* **Assignment**: Can you pull out each line of the data below that includes the word "linejoin"?

━━━━━ Given data

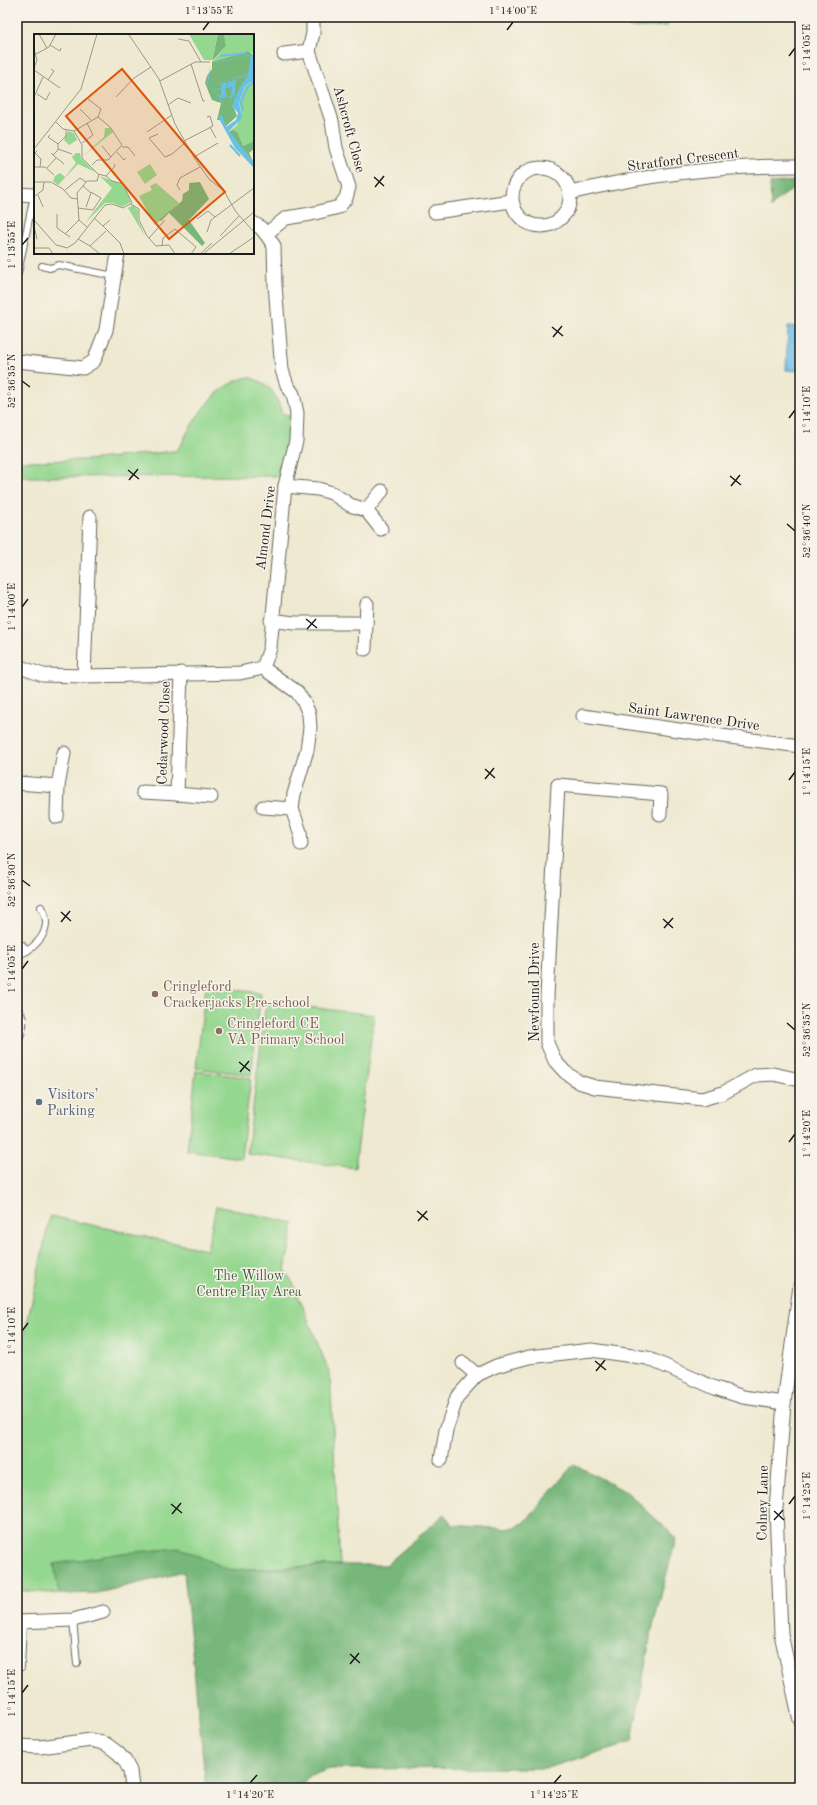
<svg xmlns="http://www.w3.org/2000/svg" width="817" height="1805" viewBox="0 0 817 1805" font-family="'Old Standard TT',serif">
<rect width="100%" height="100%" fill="#f7f3e8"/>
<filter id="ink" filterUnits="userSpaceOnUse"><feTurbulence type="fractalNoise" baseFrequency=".025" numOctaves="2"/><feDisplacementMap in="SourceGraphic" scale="8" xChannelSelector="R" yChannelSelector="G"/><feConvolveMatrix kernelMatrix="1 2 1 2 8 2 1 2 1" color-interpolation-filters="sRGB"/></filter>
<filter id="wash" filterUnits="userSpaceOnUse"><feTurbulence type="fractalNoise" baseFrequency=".012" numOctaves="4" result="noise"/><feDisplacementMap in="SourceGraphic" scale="16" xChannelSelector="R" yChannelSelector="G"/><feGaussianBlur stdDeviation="0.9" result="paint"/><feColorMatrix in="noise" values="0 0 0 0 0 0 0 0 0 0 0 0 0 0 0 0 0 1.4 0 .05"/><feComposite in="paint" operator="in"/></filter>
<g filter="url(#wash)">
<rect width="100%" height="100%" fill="#eee9d0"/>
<g fill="#94d78f" stroke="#587a56">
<polygon points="629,17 667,17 667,26 629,28"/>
<path d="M 248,377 C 271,384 274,391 282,413 L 290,416 L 290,476 L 17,477 L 17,461 L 86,460 L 175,451 C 182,446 183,440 187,433 C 202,408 218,384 248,377 Z"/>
<polygon points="206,986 261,993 251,1075 196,1068"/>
<polygon points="266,1002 374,1015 355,1168 247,1154"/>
<polygon points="196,1071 251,1078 241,1158 187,1151"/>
<polygon points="216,1206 294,1223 285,1270 294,1285 330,1374 340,1565 184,1572 97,1593 59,1594 17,1590 17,1371 50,1216 207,1250"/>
</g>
<g fill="#77b87a" stroke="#4a6a4b">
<polygon points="799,181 799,185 777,200 771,208 770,183"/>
<polygon points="574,1464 628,1493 676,1538 650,1638 632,1742 547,1768 330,1769 309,1776 301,1788 206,1788 184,1572 97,1593 59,1594 54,1564 123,1553 180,1548 230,1570 340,1565 386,1565 445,1514 452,1525 508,1529 524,1523"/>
</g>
<polygon fill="#6abfe7" stroke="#436e82" points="788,326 800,327 800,371 786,370"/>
</g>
<g filter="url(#ink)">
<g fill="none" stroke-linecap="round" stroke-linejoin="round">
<g stroke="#66645b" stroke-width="8">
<g id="service">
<polyline points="42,266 50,268 59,265 114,276"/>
<polyline points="18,273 34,195"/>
<path d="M 22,945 L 27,951 C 42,941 53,925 41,907"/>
<polyline points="17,956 27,951"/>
<path d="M 17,1008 C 28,1019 22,1032 17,1044"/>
<polyline points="73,1620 77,1664"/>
<polyline points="21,1667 23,1622"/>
</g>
</g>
<g stroke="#66645b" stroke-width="15">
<g id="minor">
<polyline points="284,54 309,51"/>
<circle cx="541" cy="197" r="29"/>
<path d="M 570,193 C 642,175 726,165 800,166"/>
<polyline points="17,194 35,195"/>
<polyline points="435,212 511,201"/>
<polyline points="266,234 286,218 311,214 339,207 346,198 349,187 336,148 332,121 309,51 313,33 313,17"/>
<polyline points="17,361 83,368 94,361 106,330 118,253"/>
<polyline points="285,486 318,489 332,493 350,505 366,510 381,529"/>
<polyline points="366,510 382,491"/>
<polyline points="271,620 294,623 366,623 367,604"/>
<polyline points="365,649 366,623"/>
<polyline points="17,666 43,675 84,676 240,673 263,668 270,648 285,486 296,441 297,413 293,394 287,385 282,370 275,285 274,246 266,234 260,227 253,223"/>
<polyline points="263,668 297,692 304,702 309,714 310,728 307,750 294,794 292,809 300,832 301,844"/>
<polyline points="181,673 177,794 211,797"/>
<polyline points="84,676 90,517"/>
<polyline points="583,716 706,734 800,746"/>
<polyline points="17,783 58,786 64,753"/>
<polyline points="143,792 177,794"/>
<polyline points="263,807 292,809"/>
<polyline points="660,814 661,794 558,785 547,996 547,1043 555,1061 565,1072 579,1082 595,1087 702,1099 723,1093 756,1075 773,1074 800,1080"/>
<polyline points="57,817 58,786"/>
<polyline points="800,1286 784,1403 776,1509 781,1634 800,1720"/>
<polyline points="463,1363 477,1375"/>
<polyline points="441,1460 446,1430 457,1397 477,1375 496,1366 529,1357 591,1350 647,1358 715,1388 743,1397 784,1403"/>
<polyline points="17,1622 73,1620 103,1612"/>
<polyline points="17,1746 40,1747 91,1740 106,1744 118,1753 125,1761 130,1771 132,1788"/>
</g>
</g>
<use href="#service" stroke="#fff" stroke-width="6"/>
<use href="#minor" stroke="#fff" stroke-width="13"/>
</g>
</g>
<path fill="none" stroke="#1c1c1c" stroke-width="1.5" d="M 203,30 L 209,22M 507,30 L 513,22M 789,56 L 795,48M 374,177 L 384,186M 375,187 L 384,176M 22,245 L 28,238M 552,327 L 563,336M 553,337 L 562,326M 22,381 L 30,387M 789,418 L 795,410M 128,470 L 139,479M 730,476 L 741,485M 129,480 L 138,469M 731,486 L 740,475M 787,524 L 795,531M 22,607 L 28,599M 306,619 L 317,628M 307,629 L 316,619M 485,769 L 495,778M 485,779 L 494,768M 789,780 L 795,772M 22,880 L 30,886M 61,912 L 71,921M 663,919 L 673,928M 61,922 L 70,911M 664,928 L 673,918M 22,969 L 28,961M 787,1023 L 795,1030M 239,1062 L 250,1071M 240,1072 L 249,1061M 789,1142 L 795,1134M 417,1211 L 428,1220M 418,1221 L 427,1211M 22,1331 L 28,1323M 595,1361 L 606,1370M 596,1371 L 605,1360M 171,1504 L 182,1513M 789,1504 L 795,1496M 774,1511 L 784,1520M 172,1514 L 181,1503M 774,1520 L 783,1510M 350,1654 L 360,1663M 350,1664 L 359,1653M 22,1693 L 28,1685M 250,1783 L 257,1775M 554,1783 L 561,1775"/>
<g fill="#8d6e63" stroke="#f7f3e8" stroke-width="1.5">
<circle cx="155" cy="994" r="4"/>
<circle cx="219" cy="1031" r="4"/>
</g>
<circle fill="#5c6f8a" stroke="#f7f3e8" stroke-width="1.5" cx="39" cy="1102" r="4"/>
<g text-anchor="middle" stroke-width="3" stroke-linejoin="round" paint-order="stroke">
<g font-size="14" fill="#1c1c1c" stroke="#f7f3e8">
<text transform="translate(350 129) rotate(75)" y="5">Ashcroft Close</text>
<text transform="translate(683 159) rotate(-7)" y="5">Stratford Crescent</text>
<text transform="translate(265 528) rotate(-83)" y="5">Almond Drive</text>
<text transform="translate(694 716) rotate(8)" y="5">Saint Lawrence Drive</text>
<text transform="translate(163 733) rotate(-88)" y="5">Cedarwood Close</text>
<text transform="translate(534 992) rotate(-90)" y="5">Newfound Drive</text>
<text transform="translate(762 1503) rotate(-89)" y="5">Colney Lane</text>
</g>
<g font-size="14" fill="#785e54" stroke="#f7f3e8" text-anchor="start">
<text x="163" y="991">Cringleford<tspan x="163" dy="16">Crackerjacks Pre-school</tspan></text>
<text x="227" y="1028">Cringleford CE<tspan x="227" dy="16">VA Primary School</tspan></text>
</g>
<g font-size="14" fill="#4e5e75" stroke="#f7f3e8" text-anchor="start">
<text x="47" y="1099">Visitors’<tspan x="47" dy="16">Parking</tspan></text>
</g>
<g font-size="14" fill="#465d44" stroke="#f7f3e8">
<text x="249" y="1280">The Willow<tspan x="249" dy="16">Centre Play Area</tspan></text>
</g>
</g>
<g transform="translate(34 34)">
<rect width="220" height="220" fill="#eee9d0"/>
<path d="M 155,0 L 184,0 L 178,26 L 170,26 ZM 190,0 L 220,0 L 220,20 L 214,17 L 178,28 L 192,12 ZM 220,26 L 220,107 L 209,112 L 204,99 L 196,97 L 203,91 L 207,78 L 205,69 L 211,52 L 218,48 ZM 71,94 L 76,94 L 79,98 L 49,122 L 70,103 ZM 34,97 L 40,99 L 43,106 L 35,111 L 30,106 ZM 42,119 L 46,119 L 47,124 L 61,138 L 44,130 L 24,151 L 19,147 L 21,142 L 26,139 L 31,143 L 42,129 L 38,123 ZM 116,130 L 123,141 L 111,150 L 103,138 ZM 66,142 L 89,151 L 97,168 L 88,173 L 79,169 L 71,169 L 51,189 L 78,154 ZM 122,149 L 145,169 L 121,191 L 105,162 L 118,156 L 116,152 ZM 99,171 L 104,176 L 104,186 L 111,202 L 94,174 Z" fill="#94d78f"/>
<path d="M 184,0 L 190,0 L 192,12 L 178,27 ZM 214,17 L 218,20 L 214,43 L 208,52 L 199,72 L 203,82 L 191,93 L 187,86 L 183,86 L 187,69 L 178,66 L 171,49 L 173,42 L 178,35 L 178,28 ZM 199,96 L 204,99 L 209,112 L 220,107 L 220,115 L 215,119 L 220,129 L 196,100 L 196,97 ZM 166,148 L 175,165 L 155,186 L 171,209 L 168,212 L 135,179 L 127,187 L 125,186 L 148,167 L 149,160 L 155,156 L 155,149 Z" fill="#77b87a"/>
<path d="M 220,20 L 219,47 L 211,52 L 205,69 L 208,84 L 195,97 L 220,129 L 220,134 L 201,114 L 184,83 L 188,81 L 192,93 L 202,86 L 204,79 L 198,72 L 205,55 L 214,41 L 174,52 L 173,51 L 176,31 L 174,52 L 214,40 L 217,21 L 190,27 L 178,29 ZM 202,46 L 200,67 L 199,60 L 197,66 L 195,62 L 197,62 L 198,53 L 191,54 L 193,63 L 187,64 L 190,72 L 184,61 L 180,66 L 184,60 L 187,62 L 187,55 L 180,56 L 183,60 L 178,56 L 187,54 L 187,50 L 192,48 L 193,53 L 194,48 Z" fill="#6abfe7"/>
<path fill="none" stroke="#6abfe7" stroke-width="2" d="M 186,22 L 213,19M 209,77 L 207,68 L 213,54 L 220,47M 196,111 L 206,122"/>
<path fill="none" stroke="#9a9788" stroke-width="1" d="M 5,0 L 13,14M 95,1 L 125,45 L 141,90 L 161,125 L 175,145 L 190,157 L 202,178 L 220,198M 144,5 L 155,7 L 167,28M 16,11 L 26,17 L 27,14M 0,15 L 3,26 L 0,34M 2,20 L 15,13 L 22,0M 157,30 L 169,67 L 171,67M 0,36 L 26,54M 14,46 L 20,37 L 17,35M 126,47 L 161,28 L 176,28M 3,60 L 12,66 L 16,58M 0,63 L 9,43M 82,63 L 100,44 L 117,33M 54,65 L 67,75 L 64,83M 134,71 L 144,64 L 157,69M 46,75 L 57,86M 22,88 L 29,95 L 40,97 L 48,111 L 48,124 L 64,140 L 72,142 L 78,147 L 89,150 L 98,169 L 89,174 L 78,170 L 71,171 L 41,209 L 33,214 L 23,211M 176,93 L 182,104M 40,97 L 64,83 L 76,93 L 88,111 L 74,126 L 63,126 L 58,131M 113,98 L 138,81M 124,100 L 115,104 L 131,123 L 138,120 L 151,109M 16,101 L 14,103 L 24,110M 150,107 L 179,92 L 176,82 L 173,83M 48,109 L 59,101 L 53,89M 68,112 L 77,123M 88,113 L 94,113 L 101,122M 0,115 L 47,55 L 63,0M 24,115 L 38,120M 3,117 L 1,119 L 7,125 L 6,133M 83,118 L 90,126 L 92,124M 17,119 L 19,121 L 24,116 L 24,110 L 32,102 L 32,96M 19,121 L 30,130M 160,123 L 184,109M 0,133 L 11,133 L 20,141M 13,134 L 22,124M 72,142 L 81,132 L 80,130M 0,148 L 17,148 L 29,155 L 37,164 L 43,165M 49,152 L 57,159 L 52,173M 31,156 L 46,144 L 52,148M 146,156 L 143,151 L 146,144 L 166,133M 4,161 L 9,173M 1,162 L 9,156 L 10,148M 97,170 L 105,175 L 105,186 L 113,202 L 122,212 L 135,211 L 141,220M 44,174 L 59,176 L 67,164 L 57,158M 23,180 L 23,194 L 36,203M 60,184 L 69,192 L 76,186M 163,185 L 174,177 L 181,183M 0,186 L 23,212M 0,192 L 3,205M 69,192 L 86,209 L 90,220M 53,193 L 45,186 L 43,159 L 53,147 L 63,147 L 65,140M 173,198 L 177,186 L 220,154M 31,200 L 45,186M 186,202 L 205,182M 115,204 L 131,186M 44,205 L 56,212 L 72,197M 128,211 L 129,204 L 141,195 L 162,213 L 157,220M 56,212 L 66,220M 0,214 L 15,214 L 19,220M 166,220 L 178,209M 169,220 L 220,178M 195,220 L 220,203"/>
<path fill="#de560d" fill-opacity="0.15" stroke="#de560d" stroke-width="2" d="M 88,35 L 191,158 L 135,205 L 32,82 Z"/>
<rect width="220" height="220" fill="none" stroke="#1c1c1c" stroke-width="2"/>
</g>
<rect width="817" height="1805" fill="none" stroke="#f7f3e8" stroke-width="44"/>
<rect x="22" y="22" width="773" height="1761" fill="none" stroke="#1c1c1c" stroke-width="1.5"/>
<g font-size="10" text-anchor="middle" fill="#1c1c1c">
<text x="209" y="14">1°13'55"E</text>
<text x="513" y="14">1°14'00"E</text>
<text transform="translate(806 48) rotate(-90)" y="4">1°14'05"E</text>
<text transform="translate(11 245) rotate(-90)" y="4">1°13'55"E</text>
<text transform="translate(11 381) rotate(-90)" y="4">52°36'35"N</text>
<text transform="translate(806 410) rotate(-90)" y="4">1°14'10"E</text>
<text transform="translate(806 531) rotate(-90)" y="4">52°36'40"N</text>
<text transform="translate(11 607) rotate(-90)" y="4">1°14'00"E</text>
<text transform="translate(806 772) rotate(-90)" y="4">1°14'15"E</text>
<text transform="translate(11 880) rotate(-90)" y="4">52°36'30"N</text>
<text transform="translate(11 969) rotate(-90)" y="4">1°14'05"E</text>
<text transform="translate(806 1030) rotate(-90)" y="4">52°36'35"N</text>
<text transform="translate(806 1134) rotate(-90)" y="4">1°14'20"E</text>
<text transform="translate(11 1331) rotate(-90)" y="4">1°14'10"E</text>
<text transform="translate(806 1496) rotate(-90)" y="4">1°14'25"E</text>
<text transform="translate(11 1693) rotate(-90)" y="4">1°14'15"E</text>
<text x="250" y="1798">1°14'20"E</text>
<text x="554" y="1798">1°14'25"E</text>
</g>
</svg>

━━━━━━━━━━

* **Answer section**:
<g fill="none" stroke-linecap="round" stroke-linejoin="round">
<g text-anchor="middle" stroke-width="3" stroke-linejoin="round" paint-order="stroke">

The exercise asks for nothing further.